Why did you decide to do business in Austin? What do you like about the city?
I grew up in San Antonio, always fully aware of how special Austin was. I moved to Boulder, Colorado for college and spent some time in Dakar, Senegal and then lived in Dallas before moving to Austin for graduate school in 2012. It felt like moving home. The people make this place for me and I feel like I’m a part of community (or several, really) here. Of course, it’s also just a gorgeous place to be, situated so near the Hill Country and our natural, watering holes.
There is so much talent here too, it’s inspiring to be around. As a creative and a business owner, I’ve only ever felt supported and encouraged by the community. Even as this town experiences growth and change, Austin doesn’t take itself too seriously. It’s that sense of humor that has made this place a haven for artists and weirdos. Because of Austin’s reputation as a rad place to live, it could easily become dog-eat-dog but it hasn’t (in my experience) and I’m grateful.
What are some of your favorite things for the summer?
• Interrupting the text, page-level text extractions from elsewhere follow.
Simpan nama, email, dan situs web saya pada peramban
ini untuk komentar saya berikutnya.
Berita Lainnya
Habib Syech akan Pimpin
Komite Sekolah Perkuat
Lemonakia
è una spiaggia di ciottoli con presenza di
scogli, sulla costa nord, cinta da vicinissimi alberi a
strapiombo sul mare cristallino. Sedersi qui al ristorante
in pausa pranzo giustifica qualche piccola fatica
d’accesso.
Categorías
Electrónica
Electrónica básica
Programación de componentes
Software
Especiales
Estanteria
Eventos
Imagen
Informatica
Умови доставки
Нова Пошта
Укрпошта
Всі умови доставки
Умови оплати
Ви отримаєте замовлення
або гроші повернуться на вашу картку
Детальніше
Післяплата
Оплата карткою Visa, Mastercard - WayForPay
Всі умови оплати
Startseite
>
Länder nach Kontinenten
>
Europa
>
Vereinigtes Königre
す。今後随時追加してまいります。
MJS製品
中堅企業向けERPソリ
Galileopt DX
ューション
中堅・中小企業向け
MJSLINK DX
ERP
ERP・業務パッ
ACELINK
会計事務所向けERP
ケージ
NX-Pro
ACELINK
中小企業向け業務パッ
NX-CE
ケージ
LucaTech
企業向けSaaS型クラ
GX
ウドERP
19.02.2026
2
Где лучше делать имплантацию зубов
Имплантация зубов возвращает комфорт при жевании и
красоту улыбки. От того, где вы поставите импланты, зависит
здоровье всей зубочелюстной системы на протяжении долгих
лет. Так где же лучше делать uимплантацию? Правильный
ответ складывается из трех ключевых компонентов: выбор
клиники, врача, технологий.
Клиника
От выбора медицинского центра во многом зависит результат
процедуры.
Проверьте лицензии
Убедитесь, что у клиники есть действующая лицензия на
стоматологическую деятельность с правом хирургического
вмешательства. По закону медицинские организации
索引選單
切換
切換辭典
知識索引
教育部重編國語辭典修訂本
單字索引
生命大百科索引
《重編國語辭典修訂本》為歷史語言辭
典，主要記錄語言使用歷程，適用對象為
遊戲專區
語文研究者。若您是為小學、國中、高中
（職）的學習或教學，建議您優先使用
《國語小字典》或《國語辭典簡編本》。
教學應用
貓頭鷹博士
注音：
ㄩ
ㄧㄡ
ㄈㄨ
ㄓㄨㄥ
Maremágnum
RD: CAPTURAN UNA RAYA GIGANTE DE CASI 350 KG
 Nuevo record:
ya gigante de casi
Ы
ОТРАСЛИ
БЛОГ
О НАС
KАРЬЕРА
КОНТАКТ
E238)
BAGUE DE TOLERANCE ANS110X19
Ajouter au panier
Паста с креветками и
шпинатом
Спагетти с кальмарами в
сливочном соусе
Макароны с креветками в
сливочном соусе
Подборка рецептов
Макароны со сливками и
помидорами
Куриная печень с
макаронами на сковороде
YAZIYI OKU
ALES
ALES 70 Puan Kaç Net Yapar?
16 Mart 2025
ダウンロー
As soon as it starts to warm up in Austin, I just want to be outdoors. I love to entertain and for me a fun part of interior design is that extends beyond the interiors. It’s hard to love design and not be interested in architecture and landscape architecture and in my case decorating for parties. I spend a lot of energy working in the yard and loving on my plant babies so having a comfortable outdoor dining and lounging spaces is the best way to enjoy it. I just love to make party cocktails and hang string lights and serve platters of yummy food to my friends, so we can all pretend summer is break even if it’s just for a Sunday. After sitting out in the sun all day at the pool or the springs, nothing’s better than cooking a meal in the backyard. I love it when the sun goes down and it’s still warm and dewey and the cicadas come out. That’s the best kind of summer day in Texas.
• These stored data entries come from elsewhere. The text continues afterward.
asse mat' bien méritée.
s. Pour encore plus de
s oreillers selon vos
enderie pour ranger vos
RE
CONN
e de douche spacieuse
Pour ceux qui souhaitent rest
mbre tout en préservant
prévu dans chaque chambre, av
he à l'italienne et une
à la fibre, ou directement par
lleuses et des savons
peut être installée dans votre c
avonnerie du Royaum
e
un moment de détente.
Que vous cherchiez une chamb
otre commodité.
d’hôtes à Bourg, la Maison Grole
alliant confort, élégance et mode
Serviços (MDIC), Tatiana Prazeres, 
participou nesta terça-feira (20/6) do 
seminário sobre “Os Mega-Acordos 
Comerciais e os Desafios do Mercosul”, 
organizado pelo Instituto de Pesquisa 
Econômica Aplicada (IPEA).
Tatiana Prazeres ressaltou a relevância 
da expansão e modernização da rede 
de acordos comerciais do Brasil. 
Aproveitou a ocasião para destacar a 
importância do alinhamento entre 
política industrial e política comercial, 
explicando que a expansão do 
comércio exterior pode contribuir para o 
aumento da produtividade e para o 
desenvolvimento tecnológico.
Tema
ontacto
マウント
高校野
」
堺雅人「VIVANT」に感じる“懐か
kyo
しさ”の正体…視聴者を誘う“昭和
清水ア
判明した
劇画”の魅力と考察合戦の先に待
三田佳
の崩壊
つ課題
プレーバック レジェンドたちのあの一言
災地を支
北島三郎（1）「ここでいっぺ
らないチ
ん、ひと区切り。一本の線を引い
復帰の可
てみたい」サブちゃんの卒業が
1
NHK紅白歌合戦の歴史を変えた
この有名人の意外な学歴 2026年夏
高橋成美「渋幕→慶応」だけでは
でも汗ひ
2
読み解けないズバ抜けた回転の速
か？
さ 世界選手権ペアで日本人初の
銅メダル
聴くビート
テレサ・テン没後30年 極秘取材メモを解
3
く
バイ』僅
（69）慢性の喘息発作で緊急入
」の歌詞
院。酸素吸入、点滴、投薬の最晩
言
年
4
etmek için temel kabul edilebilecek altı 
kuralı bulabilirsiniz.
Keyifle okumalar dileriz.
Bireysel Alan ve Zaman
Any tips for people trying to have a career in interior design?
I saw this poster that Carissa Potter Carlson of People I’ve Loved designed that says “You are not an impostor, you are for real. It’s not luck, timing or a lie. You deserve it.” Especially as a newbie in a competitive, creative industry I’ve needed this reminder from time to time. It can be challenging to have the courage to put yourself and your work out there. Just remember that there is enough room for everyone; embrace your competition. Rejection is a valuable part of the growing process so chose to go easy on yourself!